For Inspiration

Here are four of the many individuals mentioned in Marc Freedman’s book “How to Live Forever, The Enduring Power of Connecting the Generations“. I recommend reading it.

Cherry Hendrix

After “retiring” at age 60, she launched the Foster Grandparents program – a national vehicle for bringing more people over sixty into the lives of children from low-income backgrounds. She went on to become an inaugural member of Portland’s Experience Corp – part of a national program that provides tutors and mentors over the age of 50 to 31,000+ children a year.

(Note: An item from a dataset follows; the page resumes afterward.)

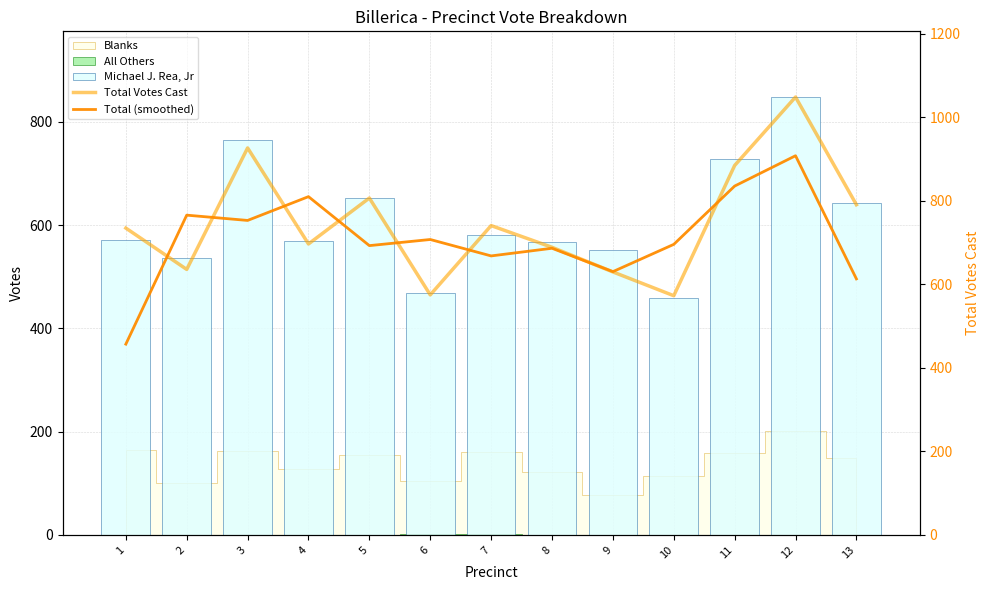

Between 1 and 6, which series saw the biggest shift?

Total (smoothed)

She retired from that program at age 94 and lived to age 99.

Emmy Werner

Emmy Werner spent her life examining the experiences of children growing up in an array of war-torn and stressful circumstances. She had grown up in Germany, surviving years of bombing raids as a child. Based on more than 50 years of her research, she concluded that powerful bonds with caring adults – sometimes unrelated adults, often older people – made all the difference for the resiliency of children. Children wanted and needed people who showed an interest in them and who listened. It was that simple.

Her work sustained her through age 88.

Aggie and Louise

You may be thinking that the people in this list come from privileged backgrounds, or that they had something else “special” in their lives that gave them the skills to achieve meaningful goals in their later lives. If so, meet Aggie Bennett and Louise Casey.

Both had worked hard all their lives – Aggie as a waitress, and Louise in a sawmill. After they retired from their jobs, they spent 20 hours each and every week at Maine Medical Center in the pediatric ward with children battling serious illnesses. They became family to these children and their families, and the children became family to them.

In the author’s own words, “They taught me much about purpose in later life, about love across the generations”.

Maggie Kuhn

Maggie Kuhn was forced to retire by her employer, The Presbyterian Church, at age 65. When asked what she thought of age-segregated retirement communities and senior facilities, she responded “I think they’re glorified playpens”. So she founded The Gray Panthers to fight ageism and age segregation.

She died at the age of 89, with this epitaph on her grave that she had requested: Here lies Maggie Kuhn under the only stone she left unturned.